Bank of America just charged 10 dollars because I made more than 6 transfers between savings and checking this month. 6 transfers with crypto would cost about 30 cents. That's 3,233% more expensive
— Pat Chirchirillo (@PatChirchirillo) January 30, 2019
“Long Bitcoin, short the Bankers,” he added.
Comparing Regulation D with Cryptocurrency Protocols
Regulation D is a way of the Fed to ensure that people practice savings more than spendings. The protocol also warrants that banks have a proper amount of currency reserves. This law applies only to people with savings accounts and excuses checking account holders. Like always, breaking it lands a penalty/fee on the concerned savings account holder.
On the other hand, a common cryptocurrency protocol such as that of bitcoin does not cater to the Federal securities laws. Its entire purpose is to settle and record payments over a decentralized network, using a native token which can be Bitcoin, Ether, XRP, or even a stablecoin. In it, the transactions are entirely peer-to-peer. For every settlement that occurs in a cryptocurrency network, users voluntarily add a fee for miners to speed-up their transaction confirmation time.
Also, in cryptocurrency networks, each transaction consists of inputs which determine how much resources it would require to get verified.

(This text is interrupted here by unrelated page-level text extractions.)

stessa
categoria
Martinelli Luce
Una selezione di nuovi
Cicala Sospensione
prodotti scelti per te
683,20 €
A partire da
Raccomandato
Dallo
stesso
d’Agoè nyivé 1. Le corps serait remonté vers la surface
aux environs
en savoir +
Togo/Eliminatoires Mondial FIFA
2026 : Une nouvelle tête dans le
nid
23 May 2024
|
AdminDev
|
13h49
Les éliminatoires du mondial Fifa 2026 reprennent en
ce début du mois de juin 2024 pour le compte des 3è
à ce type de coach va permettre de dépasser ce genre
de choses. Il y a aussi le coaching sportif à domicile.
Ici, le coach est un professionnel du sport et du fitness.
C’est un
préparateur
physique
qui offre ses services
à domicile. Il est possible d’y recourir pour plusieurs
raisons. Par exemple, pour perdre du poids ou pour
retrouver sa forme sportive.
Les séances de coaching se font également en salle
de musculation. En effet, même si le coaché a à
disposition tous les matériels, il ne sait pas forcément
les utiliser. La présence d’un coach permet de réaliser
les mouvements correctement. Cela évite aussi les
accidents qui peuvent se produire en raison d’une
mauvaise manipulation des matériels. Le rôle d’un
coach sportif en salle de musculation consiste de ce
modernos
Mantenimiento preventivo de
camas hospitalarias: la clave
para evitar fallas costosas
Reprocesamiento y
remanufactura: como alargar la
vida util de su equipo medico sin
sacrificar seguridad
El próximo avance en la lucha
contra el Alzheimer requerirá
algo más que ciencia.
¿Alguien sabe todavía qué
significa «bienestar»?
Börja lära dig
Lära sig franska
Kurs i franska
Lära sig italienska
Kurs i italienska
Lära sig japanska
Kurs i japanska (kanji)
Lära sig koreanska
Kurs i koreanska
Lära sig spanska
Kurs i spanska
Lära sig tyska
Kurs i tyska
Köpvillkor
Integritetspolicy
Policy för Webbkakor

For instance, sending 1 Bitcoin which has four inputs would require fee than sending 1 Bitcoin which has one input.
75 Bitcoin Transactions in $10
In retrospective, cryptocurrencies are much more accessible than banks. Using a bitcoin network, it would take Chirchirillo as low as 75 transactions to pay a $10 fee. In the case of banks, as mentioned above, it just took six.
Banks are still considered too expensive. It is never a piece of good news when 1.7 billion people still do not have access to essential financial services. The Financial Clinic, a business coaching nonprofit, recommended its customers to rely on alternative payment mechanism than banks. The clinic’s executive director Mae Watson Grote had told New York Times in 2014:
“When I sat down and looked at my clients’ bank statements and saw that they had paid $110 in fees, I often ended up sending them to the check casher instead.”
Only now, in 2019, a financial advisor sent people to cryptocurrencies instead.